Cummins says that although United Drug distributes half of all medicines to Irish hospitals and pharmacies, new infrastructure and checks had to be created for the Covid-19 vaccines. “For Pfizer we had to find glue that would stick to boxes at minus 70 degrees. We had to create labels with barcodes which incorporated traceability, number of vials, batch numbers and use-before dates,” she explains.

Workers have to wear special jackets, trousers and balaclavas, as well as safety gloves and safety footwear, in order to go into freezers storing Moderna at minus 20 degrees. The fridges for the Pfizer jabs have alarms that will go off if the temperature varies more than 10 degrees either side of minus 70. Workers have three minutes to scan, label and transfer batches of vaccines from the delivery vehicles, with a 20-second window to open and close the freezers.

Early on in the vaccination rollout, the Garda oversaw deliveries to United Drug’s distribution hub; Garda headquarters was also notified of the routes the delivery vans took as they travelled to nursing homes throughout Ireland.

Cummins was initially in touch with the Covid-19 taskforce each day as she managed a seven-day operation until the end of May. When the storage life of the Pfizer vaccine was extended from five days to 30, in May this year, it was a game-changer for cold-chain delivery schedules.

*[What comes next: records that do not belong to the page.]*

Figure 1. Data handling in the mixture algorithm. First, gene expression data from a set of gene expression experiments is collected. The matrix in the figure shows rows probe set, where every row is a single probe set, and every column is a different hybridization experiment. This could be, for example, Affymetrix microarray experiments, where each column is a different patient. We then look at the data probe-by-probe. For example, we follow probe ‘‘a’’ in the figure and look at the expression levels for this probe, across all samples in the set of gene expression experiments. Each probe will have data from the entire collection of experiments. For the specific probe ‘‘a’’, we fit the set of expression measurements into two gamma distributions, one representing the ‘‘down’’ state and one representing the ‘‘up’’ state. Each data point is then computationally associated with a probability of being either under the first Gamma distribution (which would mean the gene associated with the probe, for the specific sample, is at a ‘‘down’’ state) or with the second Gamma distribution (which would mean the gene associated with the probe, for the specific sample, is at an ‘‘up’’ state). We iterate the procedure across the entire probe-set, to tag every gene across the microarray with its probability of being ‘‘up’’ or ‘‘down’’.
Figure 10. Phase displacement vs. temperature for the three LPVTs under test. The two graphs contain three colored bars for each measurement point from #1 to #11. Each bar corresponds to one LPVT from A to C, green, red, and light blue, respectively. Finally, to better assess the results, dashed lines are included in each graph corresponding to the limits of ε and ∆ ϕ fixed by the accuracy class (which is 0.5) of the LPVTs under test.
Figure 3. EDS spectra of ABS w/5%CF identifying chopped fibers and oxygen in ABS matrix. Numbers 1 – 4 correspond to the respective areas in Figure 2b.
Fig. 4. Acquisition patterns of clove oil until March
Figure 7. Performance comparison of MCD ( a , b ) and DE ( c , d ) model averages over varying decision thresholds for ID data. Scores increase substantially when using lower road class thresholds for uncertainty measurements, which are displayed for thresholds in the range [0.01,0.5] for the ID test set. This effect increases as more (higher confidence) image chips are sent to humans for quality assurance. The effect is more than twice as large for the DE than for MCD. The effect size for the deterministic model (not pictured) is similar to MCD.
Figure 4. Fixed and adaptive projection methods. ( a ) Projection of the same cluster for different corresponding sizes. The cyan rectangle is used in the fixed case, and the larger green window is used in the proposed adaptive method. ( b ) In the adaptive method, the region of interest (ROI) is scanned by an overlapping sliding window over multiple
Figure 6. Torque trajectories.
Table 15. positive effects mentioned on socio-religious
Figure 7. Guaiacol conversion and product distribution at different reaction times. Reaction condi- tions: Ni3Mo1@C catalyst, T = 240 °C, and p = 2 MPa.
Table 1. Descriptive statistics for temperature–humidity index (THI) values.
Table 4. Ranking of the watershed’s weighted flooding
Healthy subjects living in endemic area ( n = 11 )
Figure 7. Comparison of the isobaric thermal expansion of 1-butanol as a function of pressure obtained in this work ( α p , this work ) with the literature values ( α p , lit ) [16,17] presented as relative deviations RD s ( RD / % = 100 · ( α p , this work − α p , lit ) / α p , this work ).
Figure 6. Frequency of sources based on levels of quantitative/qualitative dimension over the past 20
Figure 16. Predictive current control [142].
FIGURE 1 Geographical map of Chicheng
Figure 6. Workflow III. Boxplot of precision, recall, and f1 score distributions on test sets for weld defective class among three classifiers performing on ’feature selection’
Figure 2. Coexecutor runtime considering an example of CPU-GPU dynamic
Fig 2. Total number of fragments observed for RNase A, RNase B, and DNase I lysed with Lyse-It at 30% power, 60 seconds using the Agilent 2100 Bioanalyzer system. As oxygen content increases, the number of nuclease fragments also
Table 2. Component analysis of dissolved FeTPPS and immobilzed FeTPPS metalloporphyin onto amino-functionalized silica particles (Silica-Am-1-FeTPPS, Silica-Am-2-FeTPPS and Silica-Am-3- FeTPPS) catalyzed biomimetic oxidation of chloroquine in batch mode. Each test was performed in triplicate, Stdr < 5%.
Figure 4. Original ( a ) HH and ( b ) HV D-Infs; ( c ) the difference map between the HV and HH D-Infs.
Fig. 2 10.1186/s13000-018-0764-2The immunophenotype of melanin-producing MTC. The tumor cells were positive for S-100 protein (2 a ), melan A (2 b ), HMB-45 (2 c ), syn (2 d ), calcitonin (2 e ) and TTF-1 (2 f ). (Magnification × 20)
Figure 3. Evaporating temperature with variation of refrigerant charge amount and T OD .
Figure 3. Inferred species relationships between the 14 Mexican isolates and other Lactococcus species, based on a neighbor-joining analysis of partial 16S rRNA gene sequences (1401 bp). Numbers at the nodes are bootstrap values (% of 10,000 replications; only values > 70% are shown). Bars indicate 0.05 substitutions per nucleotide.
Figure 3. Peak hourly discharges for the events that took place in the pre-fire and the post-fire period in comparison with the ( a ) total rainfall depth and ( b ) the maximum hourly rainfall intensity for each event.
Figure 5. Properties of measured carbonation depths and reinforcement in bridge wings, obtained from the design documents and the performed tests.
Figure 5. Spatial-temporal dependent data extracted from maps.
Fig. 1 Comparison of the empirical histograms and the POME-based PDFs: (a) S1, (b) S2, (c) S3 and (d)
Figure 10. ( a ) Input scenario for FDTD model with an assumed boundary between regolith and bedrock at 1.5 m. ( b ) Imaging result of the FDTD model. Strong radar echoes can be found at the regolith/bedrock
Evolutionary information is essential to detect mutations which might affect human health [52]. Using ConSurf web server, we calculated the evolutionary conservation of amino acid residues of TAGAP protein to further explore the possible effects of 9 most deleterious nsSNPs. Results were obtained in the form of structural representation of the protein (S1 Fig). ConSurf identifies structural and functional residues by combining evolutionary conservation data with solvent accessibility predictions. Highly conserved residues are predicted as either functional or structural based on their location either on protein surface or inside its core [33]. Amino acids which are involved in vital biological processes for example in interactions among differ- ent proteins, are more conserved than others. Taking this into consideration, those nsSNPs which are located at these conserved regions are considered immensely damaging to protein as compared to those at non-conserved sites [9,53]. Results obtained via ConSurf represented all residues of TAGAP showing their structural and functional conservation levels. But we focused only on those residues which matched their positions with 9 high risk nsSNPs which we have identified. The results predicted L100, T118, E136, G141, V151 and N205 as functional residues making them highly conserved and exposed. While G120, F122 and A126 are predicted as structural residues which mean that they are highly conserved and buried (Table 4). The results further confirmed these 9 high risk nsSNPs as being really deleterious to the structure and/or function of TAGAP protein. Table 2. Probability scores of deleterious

“I’m proud of what we’ve achieved. Some of my family called me Helen of Troy – they don’t understand how I’m still standing – but I enjoy the challenge,” she says.

Number of vaccines distributed in the State
Pfizer BioNTech 5.47 million
Modern 570,000
AstraZeneca 1.19 million
Jansen 236,000

When I tour the vast warehouse in Citywest, workers talk about what it has been like to be part of the largest vaccine-distribution process in the country’s hostory.

"We never handled products that needed to be stored at minus 70 degrees before," says David Brunt, warehouse manager. "The country was relying on us to bring the vaccines to people. My wife and children are proud to say that I'm helping with the Covid vaccine rollout."

Stephen Noone is responsible for checking the right vans have the right vaccines before they set off. "I was a driver before I moved inside, and when we delivered the first vaccines we got big applause from everyone," he says.

Josip Jozic works in the cold-storage area, where the temperature is kept between 2 and 8 degrees. Vaccines are thawed, repackaged and relabelled here on the order-processing day. "Honestly, I love the work.

Everyone I ask says they have been jabbed, and the company runs a Covid-19 and flu vaccination clinic on site. “All our staff has the opportunity to be vaccinated, but legally we can’t insist on that. We send out communications every week about wearing masks, physical distancing and vaccines, but there are people who haven’t had the vaccine,” says Cummins.

While acknowledging that vaccine inequity is an issue, she points out that the Government donated three pallets, or 335,000 doses, of AstraZeneca vaccine to Uganda in September this year, as well as Covid-specific medications to Brazil in June. "The Government, the HSE and University College Cork are running clinical trials on Covid treatments, and we have offered to manage the supply chain for these clinical trials for free," says Cummins.

When I visit Citywest, the staff are preparing for the delivery of Pfizer Covid vaccines for children. Covid booster shots are also still being widely distributed. Cummins says, “2022 will still be a challenge, as there will be upgraded versions of vaccines for the Omicron variant. There will also be other products, like anti-viral medications, coming, to distribute to hospitals, and there will be more and more cold-chain products as targeted and biologic medicines continue to be used more.” She is undaunted by task ahead given the response so far of these backroom workers many of us never think about.